[Collection entries]
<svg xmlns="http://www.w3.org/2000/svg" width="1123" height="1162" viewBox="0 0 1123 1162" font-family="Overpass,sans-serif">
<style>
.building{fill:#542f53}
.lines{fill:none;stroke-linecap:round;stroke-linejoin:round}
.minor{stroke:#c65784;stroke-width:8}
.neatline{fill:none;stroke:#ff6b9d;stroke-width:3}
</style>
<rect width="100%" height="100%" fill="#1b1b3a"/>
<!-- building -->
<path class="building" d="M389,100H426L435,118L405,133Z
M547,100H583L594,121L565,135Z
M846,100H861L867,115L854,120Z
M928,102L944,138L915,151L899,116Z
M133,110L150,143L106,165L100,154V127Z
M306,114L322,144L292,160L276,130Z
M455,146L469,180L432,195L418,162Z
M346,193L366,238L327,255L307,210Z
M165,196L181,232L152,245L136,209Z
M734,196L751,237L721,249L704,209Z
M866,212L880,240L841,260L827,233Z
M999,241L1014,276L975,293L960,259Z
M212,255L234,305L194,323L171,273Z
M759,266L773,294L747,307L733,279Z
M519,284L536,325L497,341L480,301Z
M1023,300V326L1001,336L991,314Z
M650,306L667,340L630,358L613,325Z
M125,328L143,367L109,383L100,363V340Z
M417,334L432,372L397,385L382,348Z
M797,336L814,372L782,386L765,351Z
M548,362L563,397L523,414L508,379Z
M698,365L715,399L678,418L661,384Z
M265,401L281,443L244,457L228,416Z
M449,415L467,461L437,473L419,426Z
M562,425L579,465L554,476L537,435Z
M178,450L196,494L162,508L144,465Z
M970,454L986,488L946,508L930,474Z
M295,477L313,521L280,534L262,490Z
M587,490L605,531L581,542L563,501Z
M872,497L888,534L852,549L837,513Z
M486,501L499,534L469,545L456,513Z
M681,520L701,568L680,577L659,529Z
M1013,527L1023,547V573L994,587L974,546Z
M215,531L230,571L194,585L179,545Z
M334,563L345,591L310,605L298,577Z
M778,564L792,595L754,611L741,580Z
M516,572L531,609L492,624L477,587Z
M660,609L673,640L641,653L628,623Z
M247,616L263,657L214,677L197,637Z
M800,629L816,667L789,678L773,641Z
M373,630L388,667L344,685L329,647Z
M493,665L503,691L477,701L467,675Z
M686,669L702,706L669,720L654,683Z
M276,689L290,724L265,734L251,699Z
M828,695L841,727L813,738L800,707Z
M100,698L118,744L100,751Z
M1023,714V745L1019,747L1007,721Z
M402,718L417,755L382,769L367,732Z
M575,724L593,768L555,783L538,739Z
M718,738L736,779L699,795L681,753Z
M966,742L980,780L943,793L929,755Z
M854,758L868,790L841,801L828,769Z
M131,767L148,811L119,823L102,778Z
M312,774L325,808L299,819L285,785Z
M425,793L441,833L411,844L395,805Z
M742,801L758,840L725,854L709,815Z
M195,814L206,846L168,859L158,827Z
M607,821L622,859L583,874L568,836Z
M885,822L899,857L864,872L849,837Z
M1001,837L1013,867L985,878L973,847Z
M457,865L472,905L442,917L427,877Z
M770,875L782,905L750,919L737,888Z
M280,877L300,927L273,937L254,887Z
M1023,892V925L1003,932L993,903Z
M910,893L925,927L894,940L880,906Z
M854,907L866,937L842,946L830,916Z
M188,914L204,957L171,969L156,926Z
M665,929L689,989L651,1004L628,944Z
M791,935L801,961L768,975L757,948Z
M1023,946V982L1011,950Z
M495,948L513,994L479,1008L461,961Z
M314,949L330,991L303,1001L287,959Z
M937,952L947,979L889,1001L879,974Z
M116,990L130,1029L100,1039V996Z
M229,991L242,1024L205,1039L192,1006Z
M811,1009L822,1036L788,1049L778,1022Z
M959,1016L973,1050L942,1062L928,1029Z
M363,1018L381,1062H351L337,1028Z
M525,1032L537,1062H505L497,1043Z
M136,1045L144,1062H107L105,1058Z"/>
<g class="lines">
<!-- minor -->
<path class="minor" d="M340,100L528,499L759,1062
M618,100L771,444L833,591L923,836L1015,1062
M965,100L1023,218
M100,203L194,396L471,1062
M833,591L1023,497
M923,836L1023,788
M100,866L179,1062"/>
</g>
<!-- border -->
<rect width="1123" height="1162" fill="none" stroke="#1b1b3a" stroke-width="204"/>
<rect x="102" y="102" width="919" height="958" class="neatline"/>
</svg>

» **WHAT THE TASK ASKS**
What are the lines from the one with "M1023,946V982L1011,950Z" through the end of the records above? Set them down exactly, both ends included, and nothing else.

» **YOUR SOLUTION**
M1023,946V982L1011,950Z
M495,948L513,994L479,1008L461,961Z
M314,949L330,991L303,1001L287,959Z
M937,952L947,979L889,1001L879,974Z
M116,990L130,1029L100,1039V996Z
M229,991L242,1024L205,1039L192,1006Z
M811,1009L822,1036L788,1049L778,1022Z
M959,1016L973,1050L942,1062L928,1029Z
M363,1018L381,1062H351L337,1028Z
M525,1032L537,1062H505L497,1043Z
M136,1045L144,1062H107L105,1058Z"/>
<g class="lines">
<!-- minor -->
<path class="minor" d="M340,100L528,499L759,1062
M618,100L771,444L833,591L923,836L1015,1062
M965,100L1023,218
M100,203L194,396L471,1062
M833,591L1023,497
M923,836L1023,788
M100,866L179,1062"/>
</g>
<!-- border -->
<rect width="1123" height="1162" fill="none" stroke="#1b1b3a" stroke-width="204"/>
<rect x="102" y="102" width="919" height="958" class="neatline"/>
</svg>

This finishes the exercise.